Extracted data entries
^^^^^^^^
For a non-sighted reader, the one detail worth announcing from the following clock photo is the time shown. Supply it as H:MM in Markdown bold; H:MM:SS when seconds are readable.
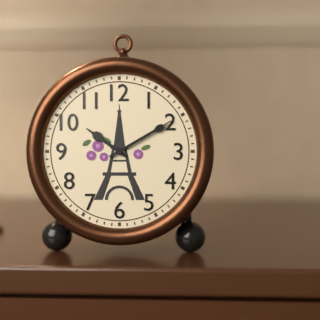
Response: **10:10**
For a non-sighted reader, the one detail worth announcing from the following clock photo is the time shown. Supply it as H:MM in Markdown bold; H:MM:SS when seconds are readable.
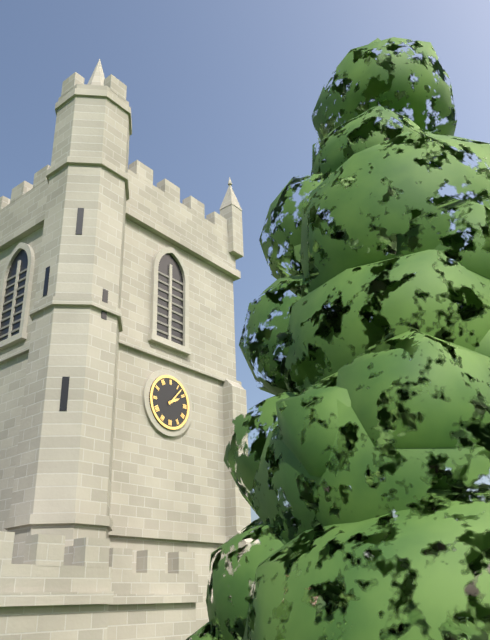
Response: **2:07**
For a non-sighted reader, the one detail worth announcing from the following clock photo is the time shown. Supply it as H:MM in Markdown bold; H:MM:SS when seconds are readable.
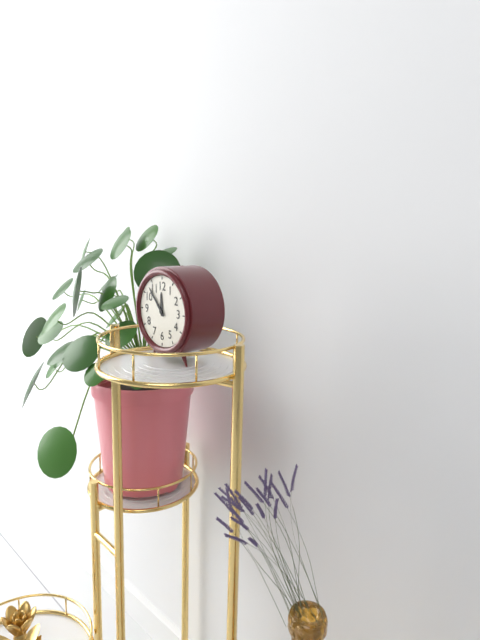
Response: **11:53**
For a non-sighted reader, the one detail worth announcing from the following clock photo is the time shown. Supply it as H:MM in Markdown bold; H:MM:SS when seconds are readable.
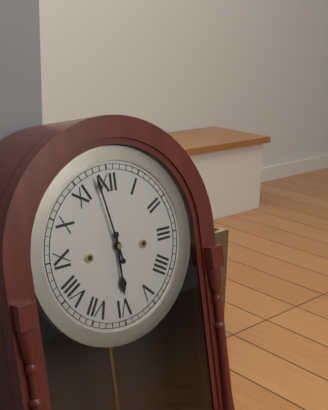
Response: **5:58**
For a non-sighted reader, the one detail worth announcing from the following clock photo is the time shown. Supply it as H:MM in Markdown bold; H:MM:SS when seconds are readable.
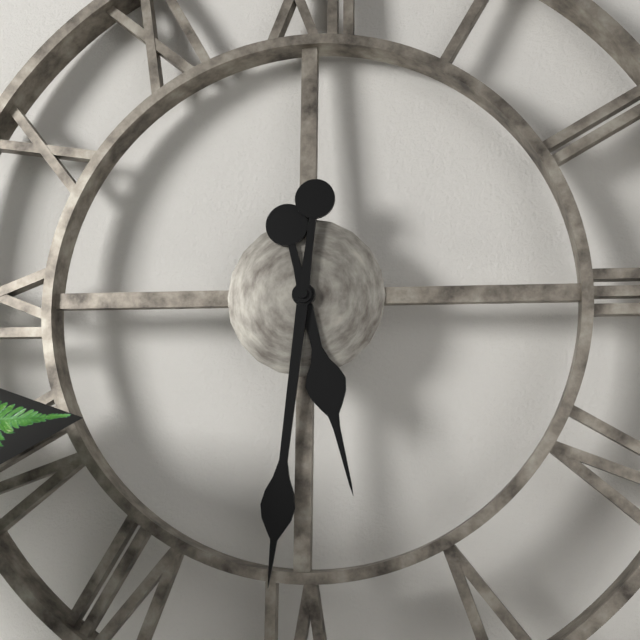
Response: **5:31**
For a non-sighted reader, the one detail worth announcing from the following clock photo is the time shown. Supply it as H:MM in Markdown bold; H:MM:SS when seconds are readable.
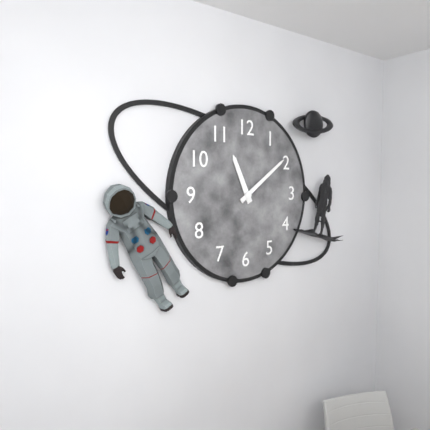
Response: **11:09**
^^^^^^^^
## STATED PROBLEM:
Extract every line of the entries above that contains the string "Response", treating uppercase and lowercase letters as distinct.

## SOLUTION TO THE EXERCISE:
Response: **10:10**
Response: **2:07**
Response: **11:53**
Response: **5:58**
Response: **5:31**
Response: **11:09**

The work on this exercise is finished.